The dust has settled, world leaders have been reunited with their families and Davos is returning to its beautiful state of calm. So what did the 50th edition of the annual gathering of world leaders bring us? A key conclusion was that climate change is real and swift action is a must. This may sound like a lightbulb moment from someone who has either been living under a rock or is an awakened Trump supporter, however, truth is that although many leaders have recognized climate change is an issue, still not enough is being done about it.
Why? Two main reasons: because they are (unwillingly) stuck in an outdated thought process that focusses on profits and continuous growth as a measure of success; and because they don’t feel the pain, or at least not enough. Don’t get me wrong, leaders are not the only ones to blame. You, me, the (wo)man in the street… we are no better. We are all slaves to the comfort and convenience we’ve grown accustomed to and the effects of climate disaster heading our way are simply too abstract to grasp. Besides, humans are creatures of habit, we are not able to change quickly – unless there is an immediate danger. Having said that, Davos has definitely brought us some hopeful results. Here are two Davos take-aways that stand out:
‘Stakeholders’ was the buzzword of the week at Davos. An updated Manifesto was released, fitting our new reality of climate change, automation and globalization, titled “The Universal Purpose of a Company in the Fourth Industrial Revolution.” In line with the declaration of the Business Roundtable, the Manifesto states that “the purpose of a company is to engage all its stakeholders in shared and sustained value creation.
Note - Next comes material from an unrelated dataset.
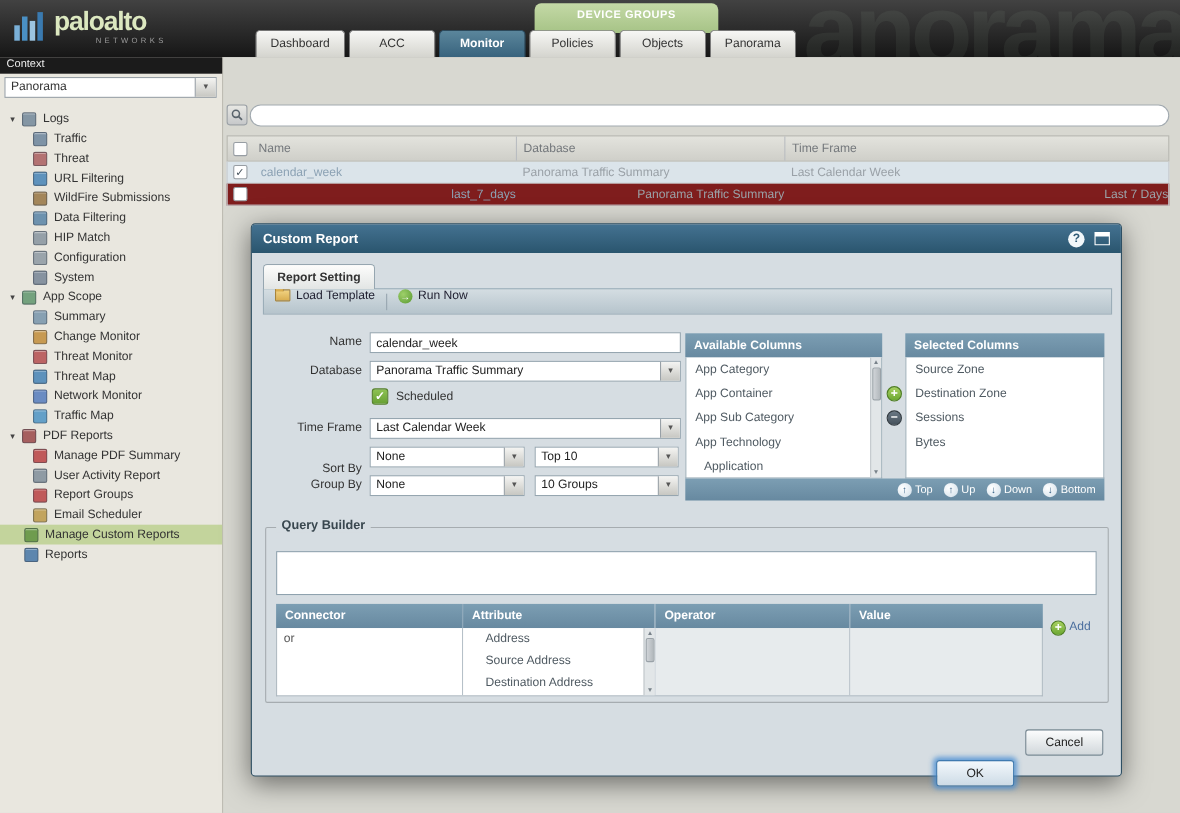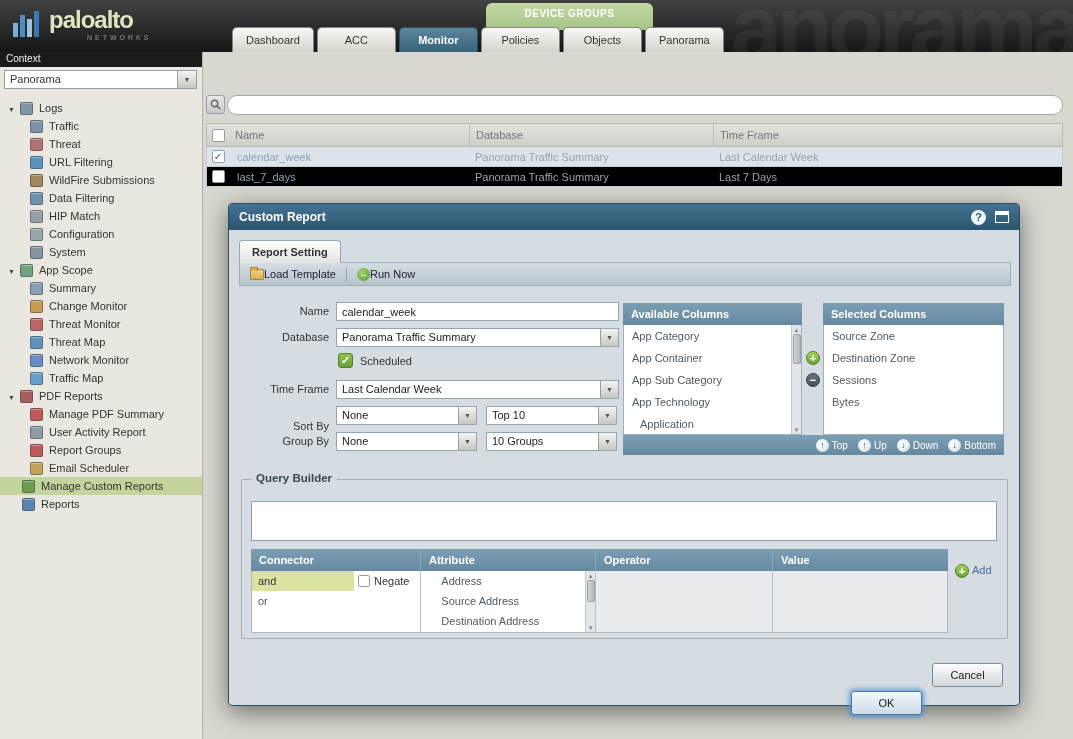"last_7_days" .mt-row.alt { background: #000000 -> #7f1d1d; text-align: none -> right }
In creating such value, a company serves not only its shareholders, but all its stakeholders – employees, customers, suppliers, local communities and society at large.” A clear shift from shareholder to stakeholder capitalism.
Universal ESG metrics
In collaboration with Deloitte, EY, KPMG and PwC, the WEF International Business Council (IBC) launched a set of universal metrics and disclosures on the non-financial aspects of business performance such as greenhouse gas emissions and strategies, diversity, employee well-being and privacy, also referred to as ESG. The intent is for the metrics to be reflected in the mainstream annual reports of companies by 2021. Word on the street is that most CEO’s present at Davos expressed their support and intention to aligning these metrics and disclosures in their annual reports from now on. Universal ESG metrics, as opposed to the hundreds of metrics out there at the moment, will make it possible to compare how companies are performing on an ESG level and how prepared they are for the future. More importantly, it will make it easier to ban companies that are harming our planet and instead invest in companies that are actually working on solutions to our climate problems. As BlackRock CEO Larry Fink pointed out in his latest CEO letter: “Climate Crisis Will Reshape Finance”.
Although not all leaders at Davos agreed on how to tackle our climate crisis, with climate change as the central topic and corporate minds starting to shift from acknowledgement to much needed action, Davos may well proof to be a turning point this time.